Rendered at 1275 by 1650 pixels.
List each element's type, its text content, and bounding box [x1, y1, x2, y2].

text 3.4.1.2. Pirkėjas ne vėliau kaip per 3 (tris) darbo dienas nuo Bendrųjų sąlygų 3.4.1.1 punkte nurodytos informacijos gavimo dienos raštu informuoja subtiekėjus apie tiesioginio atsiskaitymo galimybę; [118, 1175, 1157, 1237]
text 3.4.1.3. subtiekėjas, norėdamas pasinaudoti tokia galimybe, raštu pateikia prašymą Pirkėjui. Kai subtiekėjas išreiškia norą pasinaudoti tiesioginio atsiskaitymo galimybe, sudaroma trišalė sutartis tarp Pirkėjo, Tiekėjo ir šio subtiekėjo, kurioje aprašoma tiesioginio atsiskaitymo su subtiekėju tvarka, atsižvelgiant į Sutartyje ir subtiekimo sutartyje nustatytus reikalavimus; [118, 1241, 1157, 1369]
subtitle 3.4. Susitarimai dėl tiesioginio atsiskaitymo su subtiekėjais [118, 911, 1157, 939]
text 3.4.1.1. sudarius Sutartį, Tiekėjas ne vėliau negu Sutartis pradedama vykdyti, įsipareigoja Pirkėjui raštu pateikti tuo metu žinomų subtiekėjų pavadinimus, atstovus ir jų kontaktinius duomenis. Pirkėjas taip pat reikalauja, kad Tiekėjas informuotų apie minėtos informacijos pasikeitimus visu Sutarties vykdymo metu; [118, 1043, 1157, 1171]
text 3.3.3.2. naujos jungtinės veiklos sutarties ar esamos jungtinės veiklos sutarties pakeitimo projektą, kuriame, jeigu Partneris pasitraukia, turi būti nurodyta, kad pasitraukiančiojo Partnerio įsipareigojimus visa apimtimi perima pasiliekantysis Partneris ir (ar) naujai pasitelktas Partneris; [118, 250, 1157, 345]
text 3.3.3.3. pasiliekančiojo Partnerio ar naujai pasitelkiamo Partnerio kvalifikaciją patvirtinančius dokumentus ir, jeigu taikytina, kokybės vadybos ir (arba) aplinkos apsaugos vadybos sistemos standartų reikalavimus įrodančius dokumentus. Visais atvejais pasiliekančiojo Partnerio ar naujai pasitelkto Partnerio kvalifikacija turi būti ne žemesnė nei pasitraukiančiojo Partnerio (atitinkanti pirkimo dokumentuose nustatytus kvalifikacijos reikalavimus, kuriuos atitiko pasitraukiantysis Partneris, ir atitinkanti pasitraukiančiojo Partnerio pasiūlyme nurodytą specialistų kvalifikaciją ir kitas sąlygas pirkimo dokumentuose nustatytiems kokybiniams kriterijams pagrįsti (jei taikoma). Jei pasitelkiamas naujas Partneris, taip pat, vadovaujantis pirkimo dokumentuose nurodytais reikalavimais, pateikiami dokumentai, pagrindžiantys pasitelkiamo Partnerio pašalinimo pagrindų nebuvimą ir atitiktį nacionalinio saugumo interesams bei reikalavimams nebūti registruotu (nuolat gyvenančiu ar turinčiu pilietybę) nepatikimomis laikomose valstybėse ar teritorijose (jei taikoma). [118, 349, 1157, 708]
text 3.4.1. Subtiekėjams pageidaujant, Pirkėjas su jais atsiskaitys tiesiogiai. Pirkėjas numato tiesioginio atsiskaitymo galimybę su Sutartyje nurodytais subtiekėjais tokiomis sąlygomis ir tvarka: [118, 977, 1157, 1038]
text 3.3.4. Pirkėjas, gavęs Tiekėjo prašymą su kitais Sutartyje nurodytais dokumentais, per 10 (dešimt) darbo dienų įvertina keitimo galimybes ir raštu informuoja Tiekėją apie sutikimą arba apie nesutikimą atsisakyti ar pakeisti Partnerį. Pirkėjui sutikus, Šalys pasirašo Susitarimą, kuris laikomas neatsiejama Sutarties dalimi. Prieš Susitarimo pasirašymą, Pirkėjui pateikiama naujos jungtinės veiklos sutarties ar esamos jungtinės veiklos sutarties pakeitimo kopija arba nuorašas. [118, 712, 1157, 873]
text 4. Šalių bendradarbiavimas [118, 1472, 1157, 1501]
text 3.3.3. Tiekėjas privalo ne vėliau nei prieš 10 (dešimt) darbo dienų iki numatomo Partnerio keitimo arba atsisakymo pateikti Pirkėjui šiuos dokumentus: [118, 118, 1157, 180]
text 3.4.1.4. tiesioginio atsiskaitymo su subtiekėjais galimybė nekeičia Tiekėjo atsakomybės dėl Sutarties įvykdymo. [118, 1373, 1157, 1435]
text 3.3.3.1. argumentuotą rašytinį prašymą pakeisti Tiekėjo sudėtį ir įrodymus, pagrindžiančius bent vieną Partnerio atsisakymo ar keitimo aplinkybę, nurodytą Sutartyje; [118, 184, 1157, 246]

+ + + + +

• [GOAL OF THE EXERCISE]:
Please copy every line of the material above, character for character.

• [TASK SOLUTION]:
Rendered at 1275 by 1650 pixels.
List each element's type, its text content, and bounding box [x1, y1, x2, y2].

text 3.4.1.2. Pirkėjas ne vėliau kaip per 3 (tris) darbo dienas nuo Bendrųjų sąlygų 3.4.1.1 punkte nurodytos informacijos gavimo dienos raštu informuoja subtiekėjus apie tiesioginio atsiskaitymo galimybę; [118, 1175, 1157, 1237]
text 3.4.1.3. subtiekėjas, norėdamas pasinaudoti tokia galimybe, raštu pateikia prašymą Pirkėjui. Kai subtiekėjas išreiškia norą pasinaudoti tiesioginio atsiskaitymo galimybe, sudaroma trišalė sutartis tarp Pirkėjo, Tiekėjo ir šio subtiekėjo, kurioje aprašoma tiesioginio atsiskaitymo su subtiekėju tvarka, atsižvelgiant į Sutartyje ir subtiekimo sutartyje nustatytus reikalavimus; [118, 1241, 1157, 1369]
subtitle 3.4. Susitarimai dėl tiesioginio atsiskaitymo su subtiekėjais [118, 911, 1157, 939]
text 3.4.1.1. sudarius Sutartį, Tiekėjas ne vėliau negu Sutartis pradedama vykdyti, įsipareigoja Pirkėjui raštu pateikti tuo metu žinomų subtiekėjų pavadinimus, atstovus ir jų kontaktinius duomenis. Pirkėjas taip pat reikalauja, kad Tiekėjas informuotų apie minėtos informacijos pasikeitimus visu Sutarties vykdymo metu; [118, 1043, 1157, 1171]
text 3.3.3.2. naujos jungtinės veiklos sutarties ar esamos jungtinės veiklos sutarties pakeitimo projektą, kuriame, jeigu Partneris pasitraukia, turi būti nurodyta, kad pasitraukiančiojo Partnerio įsipareigojimus visa apimtimi perima pasiliekantysis Partneris ir (ar) naujai pasitelktas Partneris; [118, 250, 1157, 345]
text 3.3.3.3. pasiliekančiojo Partnerio ar naujai pasitelkiamo Partnerio kvalifikaciją patvirtinančius dokumentus ir, jeigu taikytina, kokybės vadybos ir (arba) aplinkos apsaugos vadybos sistemos standartų reikalavimus įrodančius dokumentus. Visais atvejais pasiliekančiojo Partnerio ar naujai pasitelkto Partnerio kvalifikacija turi būti ne žemesnė nei pasitraukiančiojo Partnerio (atitinkanti pirkimo dokumentuose nustatytus kvalifikacijos reikalavimus, kuriuos atitiko pasitraukiantysis Partneris, ir atitinkanti pasitraukiančiojo Partnerio pasiūlyme nurodytą specialistų kvalifikaciją ir kitas sąlygas pirkimo dokumentuose nustatytiems kokybiniams kriterijams pagrįsti (jei taikoma). Jei pasitelkiamas naujas Partneris, taip pat, vadovaujantis pirkimo dokumentuose nurodytais reikalavimais, pateikiami dokumentai, pagrindžiantys pasitelkiamo Partnerio pašalinimo pagrindų nebuvimą ir atitiktį nacionalinio saugumo interesams bei reikalavimams nebūti registruotu (nuolat gyvenančiu ar turinčiu pilietybę) nepatikimomis laikomose valstybėse ar teritorijose (jei taikoma). [118, 349, 1157, 708]
text 3.4.1. Subtiekėjams pageidaujant, Pirkėjas su jais atsiskaitys tiesiogiai. Pirkėjas numato tiesioginio atsiskaitymo galimybę su Sutartyje nurodytais subtiekėjais tokiomis sąlygomis ir tvarka: [118, 977, 1157, 1038]
text 3.3.4. Pirkėjas, gavęs Tiekėjo prašymą su kitais Sutartyje nurodytais dokumentais, per 10 (dešimt) darbo dienų įvertina keitimo galimybes ir raštu informuoja Tiekėją apie sutikimą arba apie nesutikimą atsisakyti ar pakeisti Partnerį. Pirkėjui sutikus, Šalys pasirašo Susitarimą, kuris laikomas neatsiejama Sutarties dalimi. Prieš Susitarimo pasirašymą, Pirkėjui pateikiama naujos jungtinės veiklos sutarties ar esamos jungtinės veiklos sutarties pakeitimo kopija arba nuorašas. [118, 712, 1157, 873]
text 4. Šalių bendradarbiavimas [118, 1472, 1157, 1501]
text 3.3.3. Tiekėjas privalo ne vėliau nei prieš 10 (dešimt) darbo dienų iki numatomo Partnerio keitimo arba atsisakymo pateikti Pirkėjui šiuos dokumentus: [118, 118, 1157, 180]
text 3.4.1.4. tiesioginio atsiskaitymo su subtiekėjais galimybė nekeičia Tiekėjo atsakomybės dėl Sutarties įvykdymo. [118, 1373, 1157, 1435]
text 3.3.3.1. argumentuotą rašytinį prašymą pakeisti Tiekėjo sudėtį ir įrodymus, pagrindžiančius bent vieną Partnerio atsisakymo ar keitimo aplinkybę, nurodytą Sutartyje; [118, 184, 1157, 246]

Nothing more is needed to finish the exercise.